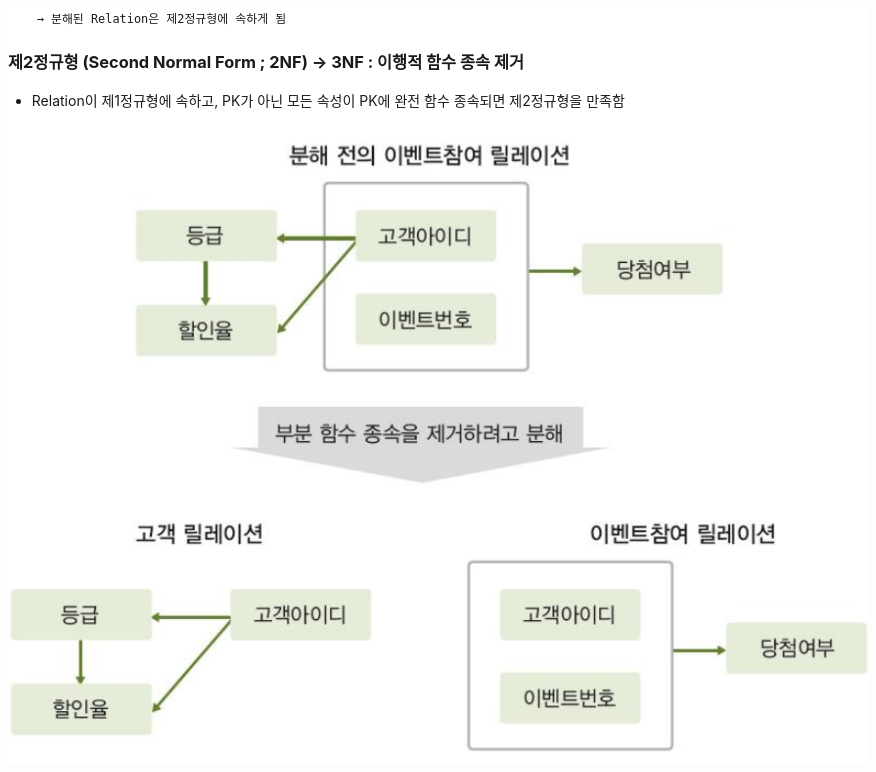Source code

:         → 분해된 Relation은 제2정규형에 속하게 됨
        

### 제2정규형 (Second Normal Form ; 2NF) → 3NF : 이행적 함수 종속 제거

- Relation이 제1정규형에 속하고, PK가 아닌 모든 속성이 PK에 완전 함수 종속되면 제2정규형을 만족함

![Untitled](./img/Untitled%2065.png)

- **Prompt**:
Output the full set of records above without changing a word, and drop the images.

- **Solution to this problem**:
Source code

:         → 분해된 Relation은 제2정규형에 속하게 됨
        

### 제2정규형 (Second Normal Form ; 2NF) → 3NF : 이행적 함수 종속 제거

- Relation이 제1정규형에 속하고, PK가 아닌 모든 속성이 PK에 완전 함수 종속되면 제2정규형을 만족함

![Untitled](./img/Untitled%2065.png)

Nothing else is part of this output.